If President Biden moves ahead with a plan to block people who illegally cross into the United States from claiming asylum, it is likely to face a swift legal challenge, much the way an effort by his predecessor in 2018 was blocked by the courts.

Politically, such a setback may not even matter.

For Mr. Biden, simply issuing an executive action just before his State of the Union address on March 7 could bolster his re-election campaign by demonstrating that he is unilaterally trying to secure the border over Republican opposition.

The president’s aides have seized on the decision by Republican lawmakers last month to kill a bipartisan border measure when polls show Americans are deeply concerned about the number of people crossing from Mexico after fleeing gangs, torture and economic distress in Central and South America.

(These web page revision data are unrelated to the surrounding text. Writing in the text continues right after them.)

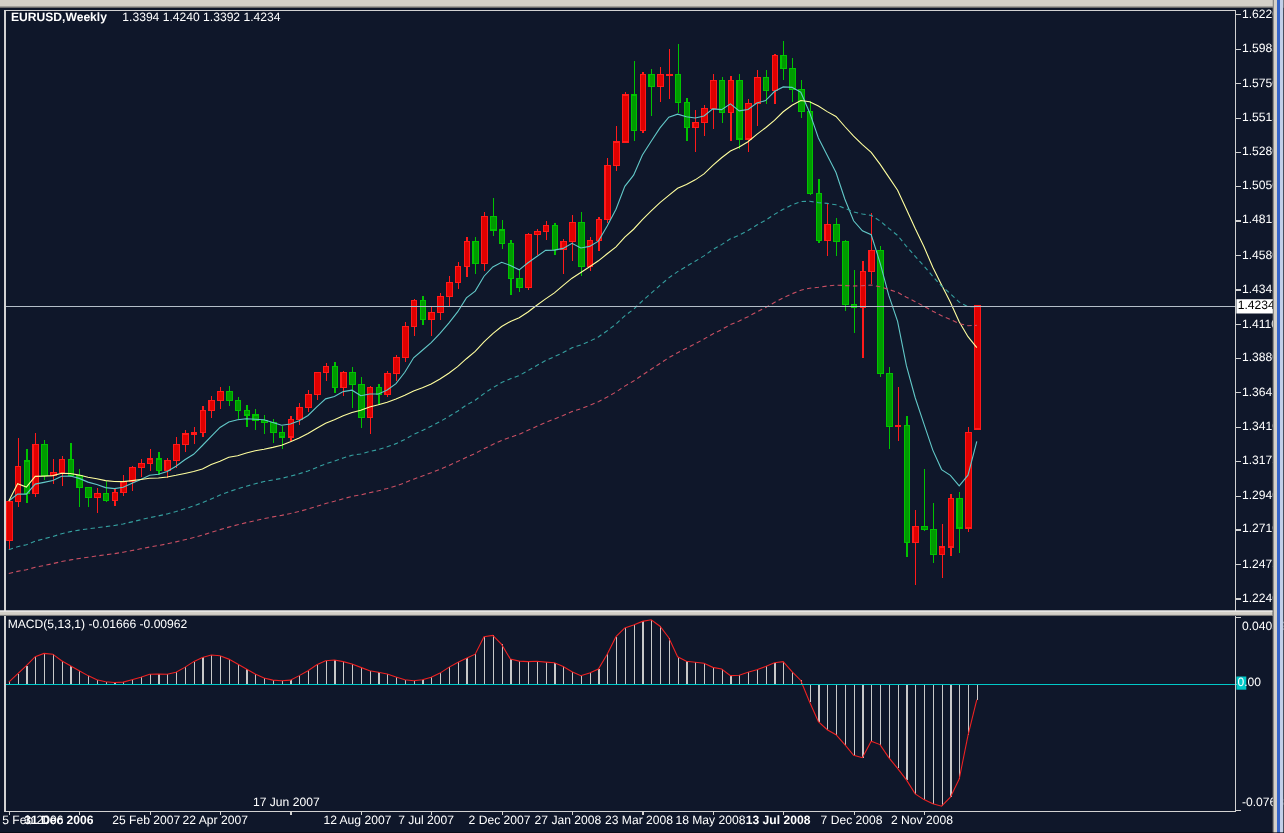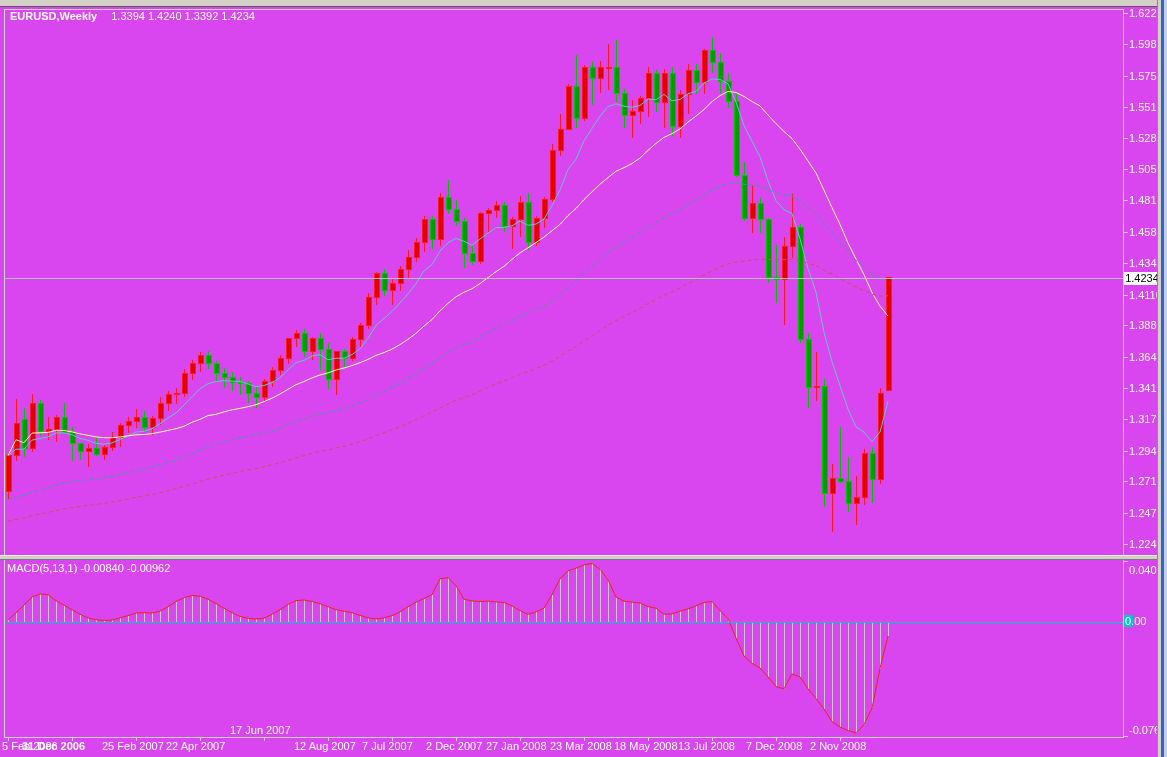--- a/index.html
+++ b/index.html
@@ -1,16 +1,16 @@
 <!DOCTYPE html>
 <html><head>
 <meta charset="utf-8">
 <style>
   html,body{margin:0;padding:0;background:#000;}
-  #app{position:relative;width:1167px;height:757px;background:#d946ef;overflow:hidden;
+  #app{position:relative;width:1167px;height:757px;background:#0f172a;overflow:hidden;
        font-family:"Liberation Sans",sans-serif;}
   #chrome-top{position:absolute;left:0;top:0;width:1167px;height:7px;
        background:#d4d0c8;border-bottom:1px solid #5a5a5a;box-sizing:border-box;}
   #chrome-right{position:absolute;right:0;top:0;width:10px;height:757px;
        background:linear-gradient(to right,#8a8a8a 0 1px,#d4d0c8 1px 4px,#3665c8 4px 7px,#c2cfe8 7px 10px);}
   #splitter{position:absolute;left:0;top:555px;width:1157px;height:5px;
        background:#d4d0c8;border-top:1px solid #f5f5f5;border-bottom:1px solid #7a7a7a;box-sizing:border-box;}
   svg{position:absolute;left:0;top:0;}
   .lbl{position:absolute;font-size:11px;line-height:13px;color:#fff;white-space:nowrap;}
   #chart-title{left:10px;top:10px;}
@@ -423,21 +423,21 @@
         <line x1="712.5" y1="737" x2="712.5" y2="741" stroke="#d2d2d2"></line>
         <line x1="776.5" y1="737" x2="776.5" y2="741" stroke="#d2d2d2"></line>
         <line x1="840.5" y1="737" x2="840.5" y2="741" stroke="#d2d2d2"></line>
       </g>
   </svg>
 
   <div class="lbl" id="chart-title">
     <b>EURUSD,Weekly</b><span>1.3394 1.4240 1.3392 1.4234</span>
   </div>
 
-  <div class="lbl" id="macd-label">MACD(5,13,1) -0.00840 -0.00962</div>
+  <div class="lbl" id="macd-label">MACD(5,13,1) -0.01666 -0.00962</div>
 
   <div id="price-axis">
       <div class="lbl axis-lbl" style="top: 7px;">1.6220</div>
       <div class="lbl axis-lbl" style="top: 38px;">1.5985</div>
       <div class="lbl axis-lbl" style="top: 70px;">1.5750</div>
       <div class="lbl axis-lbl" style="top: 101px;">1.5515</div>
       <div class="lbl axis-lbl" style="top: 132px;">1.5280</div>
       <div class="lbl axis-lbl" style="top: 163px;">1.5050</div>
       <div class="lbl axis-lbl" style="top: 194px;">1.4815</div>
       <div class="lbl axis-lbl" style="top: 226px;">1.4580</div>
@@ -465,20 +465,20 @@
       <div class="lbl" style="top: 740px; left: 22px; font-weight: bold;">31 Dec 2006</div>
       <div class="lbl" style="top: 740px; left: 102px;">25 Feb 2007</div>
       <div class="lbl" style="top: 740px; left: 166px;">22 Apr 2007</div>
       <div class="lbl" style="top: 724px; left: 230px;">17 Jun 2007</div>
       <div class="lbl" style="top: 740px; left: 294px;">12 Aug 2007</div>
       <div class="lbl" style="top: 740px; left: 362px;">7 Jul 2007</div>
       <div class="lbl" style="top: 740px; left: 426px;">2 Dec 2007</div>
       <div class="lbl" style="top: 740px; left: 486px;">27 Jan 2008</div>
       <div class="lbl" style="top: 740px; left: 550px;">23 Mar 2008</div>
       <div class="lbl" style="top: 740px; left: 614px;">18 May 2008</div>
-      <div class="lbl" style="top: 740px; left: 678px;">13 Jul 2008</div>
+      <div class="lbl" style="top: 740px; left: 678px; font-weight: bold;">13 Jul 2008</div>
       <div class="lbl" style="top: 740px; left: 746px;">7 Dec 2008</div>
       <div class="lbl" style="top: 740px; left: 810px;">2 Nov 2008</div>
     </div>
 
   <div id="splitter"></div>
   <div id="chrome-right"></div>
 </div>
 
 </body></html>

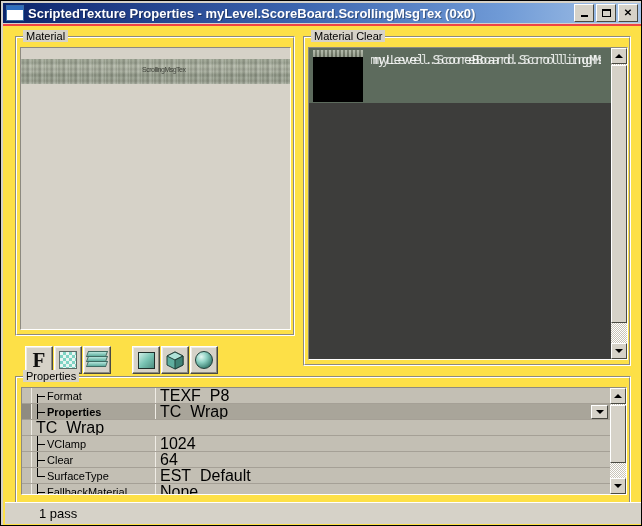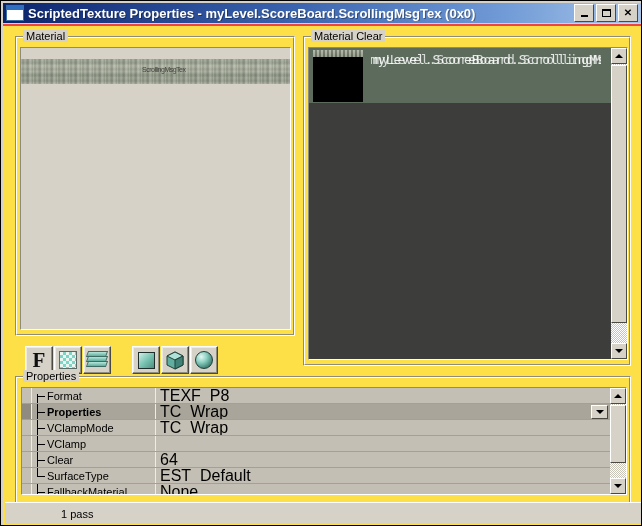--- a/index.html
+++ b/index.html
@@ -411,22 +411,22 @@
     position: absolute;
     left: 2px; bottom: 2px;
     width: 636px; height: 22px;
     background: #d6d2c8;
     border-top: 1px solid #ffffff;
     box-sizing: border-box;
     display: flex;
     align-items: center;
   }
   #status-text {
-    margin-left: 56px;
-    font-size: 11px;
+    margin-left: 34px;
+    font-size: 13px;
   }
 </style>
 </head>
 <body>
 
 <div id="app">
 
   <div class="titlebar">
     <div class="title-icon"></div>
     <div class="title-text">ScriptedTexture Properties - myLevel.ScoreBoard.ScrollingMsgTex (0x0)</div>
@@ -540,34 +540,33 @@
               </div>
               <div class="pval">
                 <span>TC_Wrap</span>
                 <div class="dropdown-btn">
                   <span class="tri-down"></span>
                 </div>
               </div>
             </div>
             <div class="prow">
               <div class="gut"></div>
-              <div class="pname">
-                <span class="tline"></span>
-                <span>VClampMode</span>
-              </div>
               <div class="pval">
                 <span>TC_Wrap</span>
               </div>
             </div>
             <div class="prow">
               <div class="gut"></div>
               <div class="pname">
                 <span class="tline"></span>
                 <span>VClamp</span>
               </div>
+              <div class="pval">
+                <span>1024</span>
+              </div>
             </div>
             <div class="prow">
               <div class="gut"></div>
               <div class="pname">
                 <span class="tline"></span>
                 <span>Clear</span>
               </div>
               <div class="pval">
                 <span>64</span>
               </div>

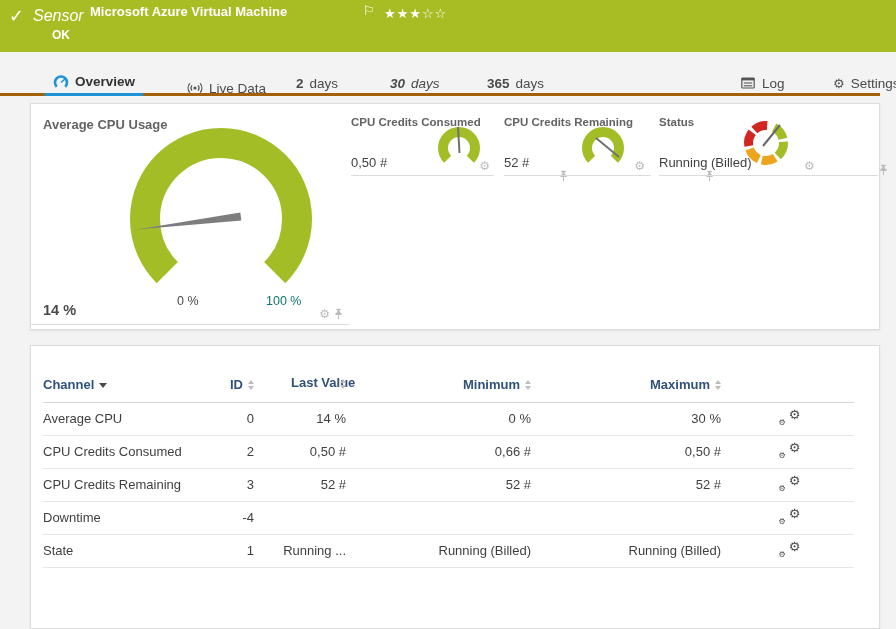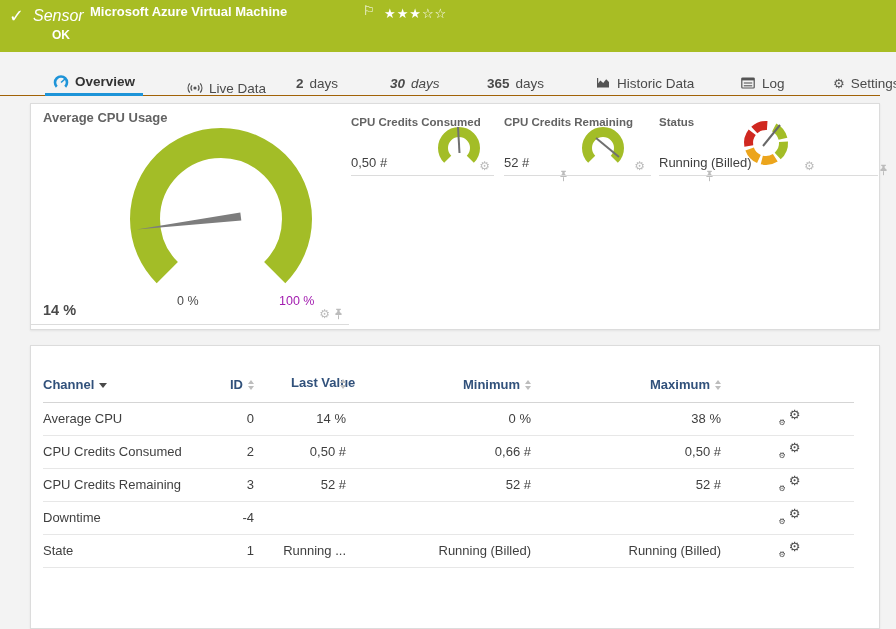--- a/index.html
+++ b/index.html
@@ -11,21 +11,21 @@
   
   .banner { position:absolute; left:0; top:0; width:896px; height:52px; background:#a8bd24; color:#fff; }
   .banner .check { position:absolute; left:9px; top:5px; font-size:18px; font-weight:bold; }
   .banner .kind { position:absolute; left:33px; top:7px; font-style:italic; font-size:16px; }
   .banner .title { position:absolute; left:90px; top:4px; font-size:13px; font-weight:bold; }
   .banner .flag { position:absolute; left:363px; top:3px; font-size:13px; }
   .banner .stars { position:absolute; left:384px; top:6px; font-size:13px; letter-spacing:1px; }
   .banner .ok { position:absolute; left:52px; top:28px; font-size:12px; font-weight:bold; }
 
   
-  .tabbar { position:absolute; left:0; top:70px; width:880px; height:26px; border-bottom:1px solid #a16207; }
+  .tabbar { position:absolute; left:0; top:70px; width:880px; height:26px; border-bottom:3px solid #a16207; }
   .tab { position:absolute; top:0; height:26px; display:flex; align-items:center; gap:6px;
          font-size:13.5px; color:#4a4a4a; cursor:pointer; white-space:nowrap; }
   .tab svg { display:block; }
   .tab .num { font-weight:bold; }
   .tab.active { color:#333; font-weight:bold; border-bottom:3px solid #1e94d8; padding:0 8px; }
   .t-overview { left:45px; }
   .t-live { left:187px;align-items:flex-end; }
   .t-2d { left:296px; }
   .t-30d { left:390px;font-style:italic; }
   .t-365d { left:487px; }
@@ -36,24 +36,24 @@
 
   
   .panel { position:absolute; background:#fff; border:1px solid #dcdcdc; box-shadow:0 1px 2px rgba(0,0,0,.07); }
   .panel-gauges { left:30px; top:103px; width:850px; height:227px; }
   .panel-table { left:30px; top:345px; width:850px; height:284px; }
 
   .tile-title { font-size:12px; font-weight:bold; color:#636363; }
 
   
   .tile-main { position:absolute; left:0; top:0; width:318px; height:221px; border-bottom:1px solid #dcdcdc; }
-  .tile-main .tile-title { position:absolute; left:12px; top:6px; font-size:13px; }
+  .tile-main .tile-title { position:absolute; left:12px; top:13px; font-size:13px; }
   .tile-main svg.biggauge { position:absolute; left:80px; top:15px; }
   .scale-min { position:absolute; left:146px; top:190px; font-size:12.5px; color:#4a4a4a; }
-  .scale-max { position:absolute; left:248px; top:190px; font-size:12.5px; color:#a21caf; }
+  .scale-max { position:absolute; left:235px; top:190px; font-size:12.5px; color:#0f766e; }
   .main-value { position:absolute; left:12px; top:198px; font-size:14.5px; font-weight:bold; color:#4a4a4a; }
 
   .tileicons { position:absolute; display:flex; align-items:center; gap:4px; color:#bcbcbc; }
   .tileicons .g { font-size:12px; line-height:1; }
   .tile-main .tileicons { right:6px; bottom:4px; }
 
   
   .tile-mini { position:absolute; top:8px; height:64px; border-bottom:1px solid #dcdcdc; }
   .tile-mini .tile-title { position:absolute; left:0; top:4px; font-size:11.5px; }
   .tile-mini .mini-value { position:absolute; left:0; bottom:5px; font-size:13px; color:#3f3f3f; }
@@ -128,27 +128,20 @@
       <span>days</span>
     </div>
     <div class="tab t-30d">
       <span class="num">30</span>
       <span>days</span>
     </div>
     <div class="tab t-365d">
       <span class="num">365</span>
       <span>days</span>
     </div>
-    <div class="tab t-historic">
-      <svg width="16" height="16" viewBox="0 0 16 16">
-        <path d="M2.6 3 V12.6" stroke="#545454" stroke-width="1.2" fill="none"></path>
-        <path d="M2.6 12.6 L2.6 9 L5.4 5.6 L8.2 8 L11.2 4.2 L14 7 L14 12.6 Z" fill="#545454"></path>
-      </svg>
-      <span>Historic Data</span>
-    </div>
     <div class="tab t-log">
       <svg width="16" height="16" viewBox="0 0 16 16">
         <rect x="1.8" y="3" width="12.4" height="10" rx="0.8" fill="none" stroke="#545454" stroke-width="1.2"></rect>
         <rect x="1.8" y="3" width="12.4" height="2.4" fill="#545454"></rect>
         <line x1="3.8" y1="8" x2="12.2" y2="8" stroke="#545454" stroke-width="1.1"></line>
         <line x1="3.8" y1="10.8" x2="12.2" y2="10.8" stroke="#545454" stroke-width="1.1"></line>
       </svg>
       <span>Log</span>
     </div>
     <div class="tab t-settings">
@@ -262,21 +255,21 @@
               </span></th>
           <th></th>
         </tr>
       </thead>
       <tbody>
         <tr>
           <td class="d-channel">Average CPU</td>
           <td>0</td>
           <td>14 %</td>
           <td>0 %</td>
-          <td>38 %</td>
+          <td>30 %</td>
           <td class="d-set"><span class="chgear"><span class="big">⚙</span><span class="small">⚙</span></span></td>
         </tr>
         <tr>
           <td class="d-channel">CPU Credits Consumed</td>
           <td>2</td>
           <td>0,50 #</td>
           <td>0,66 #</td>
           <td>0,50 #</td>
           <td class="d-set"><span class="chgear"><span class="big">⚙</span><span class="small">⚙</span></span></td>
         </tr>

“Folks, doing nothing is not an option,” Mr. Biden told the nation’s governors on Friday during a meeting at the White House, suggesting that they pressure lawmakers to revive the border bill in the days ahead.

But if they do not, Mr. Biden is betting that he can appeal to voters who are concerned about immigration by invoking his executive authority to show that he is willing, in his own words, to “shut down the border” amid a surge in migration.

The plan under consideration would mirror the bipartisan bill that congressional Republicans thwarted. But even the White House acknowledges that executive action — even if it survived legal challenges — could not provide the sort of money and resources for controlling the border that Mr. Biden had wanted Congress to approve.